__EXERCISE MATERIAL__:
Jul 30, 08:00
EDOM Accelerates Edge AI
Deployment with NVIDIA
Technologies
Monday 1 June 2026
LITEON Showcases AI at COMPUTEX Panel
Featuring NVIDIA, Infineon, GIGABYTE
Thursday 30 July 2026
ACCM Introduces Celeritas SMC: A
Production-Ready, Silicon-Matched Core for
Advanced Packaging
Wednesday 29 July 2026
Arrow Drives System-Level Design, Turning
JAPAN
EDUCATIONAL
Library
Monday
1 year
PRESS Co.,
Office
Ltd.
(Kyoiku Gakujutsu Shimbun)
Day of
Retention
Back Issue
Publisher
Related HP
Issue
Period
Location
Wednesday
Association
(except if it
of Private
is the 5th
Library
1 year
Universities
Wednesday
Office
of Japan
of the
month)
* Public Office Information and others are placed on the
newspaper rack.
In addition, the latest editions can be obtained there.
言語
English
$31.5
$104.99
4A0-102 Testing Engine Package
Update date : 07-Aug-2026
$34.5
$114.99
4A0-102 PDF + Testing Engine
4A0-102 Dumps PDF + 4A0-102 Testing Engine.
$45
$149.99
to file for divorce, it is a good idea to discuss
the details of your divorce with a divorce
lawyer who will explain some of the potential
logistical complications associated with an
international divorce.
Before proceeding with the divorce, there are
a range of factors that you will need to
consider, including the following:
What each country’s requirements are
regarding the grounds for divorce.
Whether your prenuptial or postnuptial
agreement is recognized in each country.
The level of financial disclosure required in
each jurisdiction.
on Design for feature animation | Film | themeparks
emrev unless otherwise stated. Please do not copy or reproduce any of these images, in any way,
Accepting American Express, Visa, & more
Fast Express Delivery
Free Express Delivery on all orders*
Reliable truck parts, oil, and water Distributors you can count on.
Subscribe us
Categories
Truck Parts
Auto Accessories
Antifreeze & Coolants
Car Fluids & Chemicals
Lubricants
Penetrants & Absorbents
==
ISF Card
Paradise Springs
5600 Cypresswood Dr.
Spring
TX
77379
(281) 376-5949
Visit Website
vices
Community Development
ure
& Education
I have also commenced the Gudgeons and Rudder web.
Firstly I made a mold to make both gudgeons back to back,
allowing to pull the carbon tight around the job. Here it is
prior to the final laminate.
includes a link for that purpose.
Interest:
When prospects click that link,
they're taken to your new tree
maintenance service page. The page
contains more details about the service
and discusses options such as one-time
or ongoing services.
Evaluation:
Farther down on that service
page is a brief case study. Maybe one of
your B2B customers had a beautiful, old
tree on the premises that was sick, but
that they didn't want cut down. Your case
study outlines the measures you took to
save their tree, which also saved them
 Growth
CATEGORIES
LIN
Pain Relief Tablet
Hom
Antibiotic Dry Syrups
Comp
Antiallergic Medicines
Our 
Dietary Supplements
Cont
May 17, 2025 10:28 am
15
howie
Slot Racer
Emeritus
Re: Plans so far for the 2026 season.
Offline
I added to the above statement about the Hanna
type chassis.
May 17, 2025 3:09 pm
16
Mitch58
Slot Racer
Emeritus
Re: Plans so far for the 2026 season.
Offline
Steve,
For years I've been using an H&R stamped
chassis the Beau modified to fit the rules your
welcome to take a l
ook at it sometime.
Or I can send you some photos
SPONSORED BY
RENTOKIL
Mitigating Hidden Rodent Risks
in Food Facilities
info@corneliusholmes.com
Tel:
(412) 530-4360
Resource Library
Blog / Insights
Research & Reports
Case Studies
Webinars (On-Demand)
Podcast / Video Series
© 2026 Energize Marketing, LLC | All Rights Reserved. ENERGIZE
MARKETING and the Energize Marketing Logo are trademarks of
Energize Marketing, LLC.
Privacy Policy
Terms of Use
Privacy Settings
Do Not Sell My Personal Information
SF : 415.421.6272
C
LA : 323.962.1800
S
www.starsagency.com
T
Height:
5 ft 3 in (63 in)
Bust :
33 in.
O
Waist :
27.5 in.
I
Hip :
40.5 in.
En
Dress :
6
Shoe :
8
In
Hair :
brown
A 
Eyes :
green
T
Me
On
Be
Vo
--
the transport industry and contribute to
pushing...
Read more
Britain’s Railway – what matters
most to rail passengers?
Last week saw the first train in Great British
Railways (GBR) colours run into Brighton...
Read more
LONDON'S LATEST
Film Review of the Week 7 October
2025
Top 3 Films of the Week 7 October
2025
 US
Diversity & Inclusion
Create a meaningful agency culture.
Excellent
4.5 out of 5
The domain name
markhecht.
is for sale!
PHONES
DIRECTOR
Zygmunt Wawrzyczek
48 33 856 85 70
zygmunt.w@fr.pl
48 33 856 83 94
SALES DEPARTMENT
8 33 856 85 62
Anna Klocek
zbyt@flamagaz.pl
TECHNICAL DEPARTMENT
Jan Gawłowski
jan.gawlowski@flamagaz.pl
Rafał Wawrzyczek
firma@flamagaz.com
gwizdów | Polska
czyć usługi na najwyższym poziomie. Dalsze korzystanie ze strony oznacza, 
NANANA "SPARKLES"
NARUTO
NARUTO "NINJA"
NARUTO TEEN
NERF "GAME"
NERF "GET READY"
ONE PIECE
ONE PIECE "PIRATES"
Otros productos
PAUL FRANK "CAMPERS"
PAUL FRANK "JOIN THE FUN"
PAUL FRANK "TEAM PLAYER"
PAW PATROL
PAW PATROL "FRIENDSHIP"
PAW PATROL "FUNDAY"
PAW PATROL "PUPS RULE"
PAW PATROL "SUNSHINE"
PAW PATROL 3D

__REQUIRED WORK__:
The range runs from the line with "Monday 1 June 2026" up to and including the line with "Penetrants & Absorbents" in the listing above; please write out exactly those lines and nothing more.

__COMPLETED EXERCISE__:
Monday 1 June 2026
LITEON Showcases AI at COMPUTEX Panel
Featuring NVIDIA, Infineon, GIGABYTE
Thursday 30 July 2026
ACCM Introduces Celeritas SMC: A
Production-Ready, Silicon-Matched Core for
Advanced Packaging
Wednesday 29 July 2026
Arrow Drives System-Level Design, Turning
JAPAN
EDUCATIONAL
Library
Monday
1 year
PRESS Co.,
Office
Ltd.
(Kyoiku Gakujutsu Shimbun)
Day of
Retention
Back Issue
Publisher
Related HP
Issue
Period
Location
Wednesday
Association
(except if it
of Private
is the 5th
Library
1 year
Universities
Wednesday
Office
of Japan
of the
month)
* Public Office Information and others are placed on the
newspaper rack.
In addition, the latest editions can be obtained there.
言語
English
$31.5
$104.99
4A0-102 Testing Engine Package
Update date : 07-Aug-2026
$34.5
$114.99
4A0-102 PDF + Testing Engine
4A0-102 Dumps PDF + 4A0-102 Testing Engine.
$45
$149.99
to file for divorce, it is a good idea to discuss
the details of your divorce with a divorce
lawyer who will explain some of the potential
logistical complications associated with an
international divorce.
Before proceeding with the divorce, there are
a range of factors that you will need to
consider, including the following:
What each country’s requirements are
regarding the grounds for divorce.
Whether your prenuptial or postnuptial
agreement is recognized in each country.
The level of financial disclosure required in
each jurisdiction.
on Design for feature animation | Film | themeparks
emrev unless otherwise stated. Please do not copy or reproduce any of these images, in any way,
Accepting American Express, Visa, & more
Fast Express Delivery
Free Express Delivery on all orders*
Reliable truck parts, oil, and water Distributors you can count on.
Subscribe us
Categories
Truck Parts
Auto Accessories
Antifreeze & Coolants
Car Fluids & Chemicals
Lubricants
Penetrants & Absorbents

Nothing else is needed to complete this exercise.